Ghost hunter speaks about experiences

Ghost hunter speaks about experiences

Ghost hunter speaks about experiences

Nate Billings

So me people will avoid even the thought of ghosts, but one person seeks them out.

John Zaffis, paranormal researcher, came to Missouri Southern at 7 p.m. Oct. 11.

More than 120 people turned out to hear him speak about his experiences with haunted houses and possessed people.

Carmon Snedeker, who has been haunted, also came with Zaffis to tell her story, which students viewed in the documentary movie, A Haunting in Connecticut.

“I don’t have any expectations,” Snedeker said before the presentation. “I just tell the story. I don’t care if they believe me and I don’t care if they boo me.”

Snedeker’s presentation followed Zaffis’, but both were tied together because Zaffis helped Snedeker when she said her family was under attack from an unknown entity. The story was told out in the documentary.

“Most of the documentary is true,” she said. “However, certain things happened at certain times. A lot was left out and a lot was included.”

She said she wanted the students to know the real story behind the movie.

“It paled in comparison to the truth,” Snedeker said.

Zaffis came last year with a speech on possessed items, but this year, he wanted to explain his career and how to deal with hauntings.

“It’s a little different than what I usually go into,” he said. “It’s how I evolved into the researcher I am today.”

He said people should know about ghost hunting before they try it.

“Be very careful when you’re experiencing these,” he said.

He proceeded to tell the audience which places are often haunted, including prisons, hospitals and castles.

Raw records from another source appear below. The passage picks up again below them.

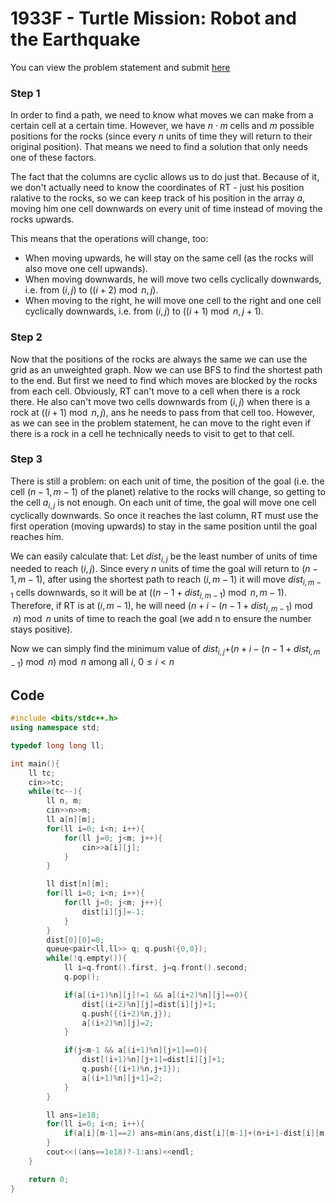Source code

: # 1933F - Turtle Mission: Robot and the Earthquake
You can view the problem statement and submit [here](https://codeforces.com/contest/1933/problem/F)

### Step 1
In order to find a path, we need to know what moves we can make from a certain cell at a certain time. However, we have $n⋅m$ cells and $m$ possible positions for the rocks (since every $n$ units of time they will return to their original position). That means we need to find a solution that only needs one of these factors.

The fact that the columns are cyclic allows us to do just that. Because of it, we don't actually need to know the coordinates of RT - just his position ralative to the rocks, so we can keep track of his position in the array $a$, moving him one cell downwards on every unit of time instead of moving the rocks upwards.

This means that the operations will change, too:
 - When moving upwards, he will stay on the same cell (as the rocks will also move one cell upwands).
 - When moving downwards, he will move two cells cyclically downwards, i.e. from $(i,j)$ to $((i+2) \bmod n,j)$.
 - When moving to the right, he will move one cell to the right and one cell cyclically downwards, i.e. from $(i,j)$ to $((i+1) \bmod n,j+1)$.

### Step 2
Now that the positions of the rocks are always the same we can use the grid as an unweighted graph. Now we can use BFS to find the shortest path to the end. But first we need to find which moves are blocked by the rocks from each cell. Obviously, RT can't move to a cell when there is a rock there. He also can't move two cells downwards from $(i,j)$ when there is a rock at $((i+1) \bmod n,j)$, ans he needs to pass from that cell too. However, as we can see in the problem statement, he can move to the right even if there is a rock in a cell he technically needs to visit to get to that cell.

### Step 3
There is still a problem: on each unit of time, the position of the goal (i.e. the cell $(n-1,m-1)$ of the planet) relative to the rocks will change, so getting to the cell $a$<sub>$i,j$</sub> is not enough. On each unit of time, the goal will move one cell cyclically downwards. So once it reaches the last column, RT must use the first operation (moving upwards) to stay in the same position until the goal reaches him. 

We can easily calculate that:
Let $dist$<sub>$i,j$</sub> be the least number of units of time needed to reach $(i,j)$. Since every $n$ units of time the goal will return to $(n-1,m-1)$, after using the shortest path to reach $(i,m-1)$ it will move $dist$<sub>$i,m-1$</sub> cells downwards, so it will be at $((n-1+dist$<sub>$i,m-1$</sub>$) \bmod n,m-1)$. 
Therefore, if RT is at $(i,m-1)$, he will need $(n+i-(n-1+dist$<sub>$i,m-1$</sub>$) \bmod n) \bmod n$ units of time to reach the goal (we add n to ensure the number stays positive).

Now we can simply find the minimum value of $dist$<sub>$i,j$</sub>$+(n+i-(n-1+dist$<sub>$i,m-1$</sub>$) \bmod n) \bmod n$ among all $i$, $0 \leq i < n$

## Code
```cpp
#include <bits/stdc++.h>
using namespace std;

typedef long long ll;

int main(){
    ll tc;
    cin>>tc;
    while(tc--){
        ll n, m;
        cin>>n>>m;
        ll a[n][m];
        for(ll i=0; i<n; i++){
            for(ll j=0; j<m; j++){
                cin>>a[i][j];
            }
        }

        ll dist[n][m];
        for(ll i=0; i<n; i++){
            for(ll j=0; j<m; j++){
                dist[i][j]=-1;
            }
        }
        dist[0][0]=0;
        queue<pair<ll,ll>> q; q.push({0,0});
        while(!q.empty()){
            ll i=q.front().first, j=q.front().second;
            q.pop();

            if(a[(i+1)%n][j]!=1 && a[(i+2)%n][j]==0){ 
                dist[(i+2)%n][j]=dist[i][j]+1;
                q.push({(i+2)%n,j});
                a[(i+2)%n][j]=2;
            }

            if(j<m-1 && a[(i+1)%n][j+1]==0){
                dist[(i+1)%n][j+1]=dist[i][j]+1;
                q.push({(i+1)%n,j+1});
                a[(i+1)%n][j+1]=2;
            }
        }

        ll ans=1e18;
        for(ll i=0; i<n; i++){
            if(a[i][m-1]==2) ans=min(ans,dist[i][m-1]+(n+i+1-dist[i][m-1]%n)%n);
        }
        cout<<((ans==1e18)?-1:ans)<<endl;
    }

    return 0;
}
```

“Are all castles haunted,” he said. “Heck, yeah. I haven’t been in one that wasn’t.”

He told the audience if someone tries to hunt ghosts or photograph them, there are several things to look for.

Zaffis said development marks, stains and camera cords can all be mistaken for paranormal activity in a photograph.

He also told students to watch what they do at haunted places.

“Please don’t pick up and bring with you any items or souvenirs from haunted places,” he said.

“If you choose to get involved with paranormal activity or go to haunted locations, you will have activity around you.”

Zaffis then introduced Snedeker and her story.

“It is one of the most stressful situations I’ve ever been in,” Zaffis said.

Snedeker told her story about the house and the experience her family had.

But, much of her presentation was about the consequences of becoming involved in such activities.

“If you don’t have a clue about what is happening,” she said. “Don’t do it.”

She warned students about dealing with spirits and ghosts.

“I don’t want anyone who hears my presentation to go out and play with spirits,” she said.

The presentations ended with students asking questions ranging from ghost hunting tips and hints to questions about the accuracy of the movie.

Zaffis said students wanting to hunt ghosts should note the best evidence comes from natural recording and not from attempting to drive ghosts out.

Emily England, 29, came from Columbia to hear the presentations.

“I came to find answers,” she said.

“I want to hear the real story.’

England said there were many discrepancies between the movie and the book on which the movie is based.

Students seemed to like the speakers.

“It was a really good presentation,” said Stephen Kidd, freshman accounting major. “It gave me a better understanding about the reality of spirits.”

He said he learned much from the speeches.

“I really didn’t know what to expect, but I’d definitely do it again,” he said.

Others agreed the spiritual information was needed.

“I thought it was really interesting,” said Katie Leider, sophomore psychology major.

“It went along with what I originally thought about spiritual matters. I’m a spiritual person too, so a lot of it I had heard about or had experienced.”

Zaffis said he appreciated the audience’s input.

“Some of the questions were fascinating,” he said. “It shows people are a lot more knowledgeable about things that occur. It was a very good turnout.”